Leaning toward the weak lamp on my bed table, I read a few paragraphs from Rilke. “You are so young,” he wrote to Kappus, “but I want to beg you, with all my soul, to be patient toward all that remains unsolved in your heart. Try, dear sir, to love the
questions themselves
that lie inside you like locked rooms or like books that are written in a foreign tongue.” He urged, above everything, patience. “There is no measuring with time, no year matters, and ten years mean nothing. Being an artist means, not reckoning and counting, but ripening like the tree that does not force its sap but stands confident in the storms of spring without fear that after them may come no summer. It does come. But it comes only to the patient, who behave as though eternity lay before them, still and wide. I learn this daily, learn it with pain for which I am always grateful:
patience is everything!

Though I wanted everything to happen at once—poems, novels, love—I was beginning to understand Rilke's point. Truth glimmered off his pages. But soon I let the book fall onto the floor with a soft thud, switched off the light, and lay back on the pillow, closing my eyes in the room's half light, with street sounds churning behind the zebra slats of the shutters, which replicated themselves on the bedroom wall.

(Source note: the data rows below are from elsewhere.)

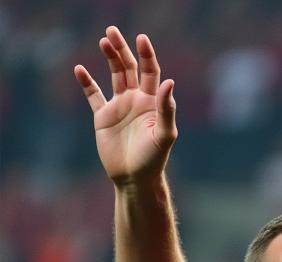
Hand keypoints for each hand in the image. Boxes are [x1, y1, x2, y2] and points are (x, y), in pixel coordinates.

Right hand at [74, 26, 175, 187]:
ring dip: (109, 58)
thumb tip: (168, 82)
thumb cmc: (154, 159)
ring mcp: (120, 107)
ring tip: (103, 41)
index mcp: (152, 103)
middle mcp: (136, 101)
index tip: (141, 39)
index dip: (146, 55)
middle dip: (122, 49)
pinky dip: (87, 83)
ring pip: (114, 76)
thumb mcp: (164, 134)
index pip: (150, 72)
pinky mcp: (103, 117)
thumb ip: (166, 108)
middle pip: (130, 68)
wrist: (135, 178)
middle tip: (112, 31)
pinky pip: (93, 95)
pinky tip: (80, 70)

How much time elapsed, I can't recall. Ten minutes perhaps? In any case, Holly's voice—slightly husky, but soft—startled me.

“Are you awake, Alex?”

“Me?”

“Are you sleeping?”

I smiled. “Not any longer.”

“I'm sorry.”

“No, I was kidding. I'm awake.”

“Oh, good,” she said. She drew a long breath. “I don't know if you want this, but would you like to make love?”

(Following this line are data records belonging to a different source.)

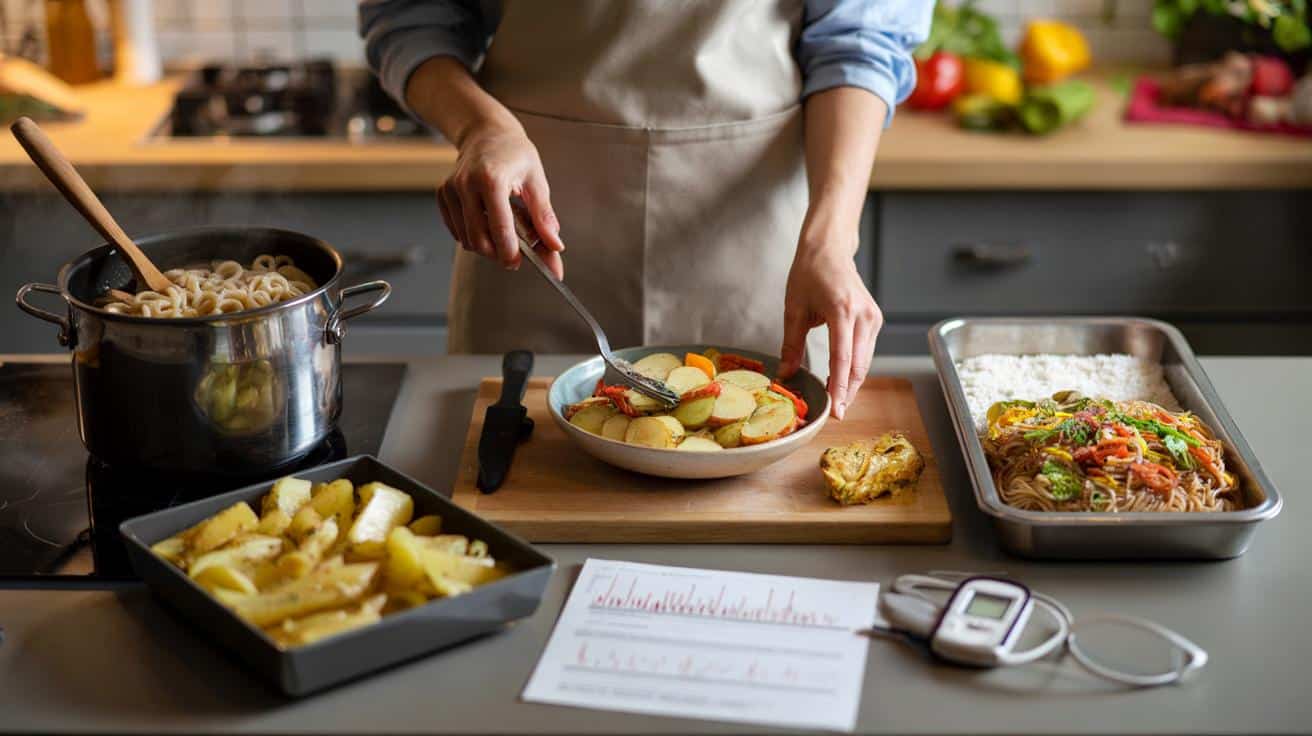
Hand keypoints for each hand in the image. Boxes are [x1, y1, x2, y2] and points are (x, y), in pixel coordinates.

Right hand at [437, 125, 565, 277]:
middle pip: (478, 239)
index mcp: (491, 179)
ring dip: (486, 244)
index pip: (499, 228)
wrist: (486, 132)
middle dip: (496, 253)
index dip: (509, 252)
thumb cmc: (515, 154)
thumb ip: (544, 217)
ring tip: (503, 230)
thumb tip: (555, 246)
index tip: (517, 262)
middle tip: (513, 253)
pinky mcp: (443, 194)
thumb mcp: (536, 181)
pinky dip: (473, 235)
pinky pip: (457, 230)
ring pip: (466, 238)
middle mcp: (466, 184)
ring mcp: (451, 189)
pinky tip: (486, 221)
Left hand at [777, 229, 882, 419]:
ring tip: (836, 402)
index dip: (838, 387)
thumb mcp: (793, 308)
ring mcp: (873, 318)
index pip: (843, 359)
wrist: (829, 249)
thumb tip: (785, 375)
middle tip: (835, 415)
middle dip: (847, 392)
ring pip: (865, 361)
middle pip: (859, 366)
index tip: (835, 409)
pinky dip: (854, 369)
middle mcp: (863, 315)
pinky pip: (866, 351)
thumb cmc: (809, 273)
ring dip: (851, 383)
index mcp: (841, 310)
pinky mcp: (875, 320)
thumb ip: (791, 344)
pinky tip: (841, 381)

“Sure,” I said, as matter-of-factly as if she'd asked me if I might pass the pepper.

My heart was pounding in my throat and temples. We said nothing else, but I watched as—in the dim light—she lifted the nightgown over her head, so that I could see the outline of her small breasts, their upward tilt. She quickly turned toward me, moving as close as could be. I welcomed her, putting my arms around her shoulders, letting my face brush against the side of her head.

“I want you,” I said.

The experience was like that which Rilke had described: “And those who come together in the night and are entwined in rocking delight do earnest work. They gather sweetness, depth, and strength for the song of some coming poet, who will arise to speak of ecstasies beyond telling.”

I knew those ecstasies that night as we came together, again and again.

How unexpectedly the room filled with sunlight the next morning as I lay on the bed, on my stomach, and breezes drew across my buttocks and back. The air seemed light and pure. Holly stood at the open shutters, peering onto the terrace, still naked as well. I glanced at her, furtively, culling the perfection of her form. There was nothing to say that could possibly add to the experience, and we both seemed to understand that. Silence was, indeed, our best friend that morning, which I count among the sweetest mornings of my life.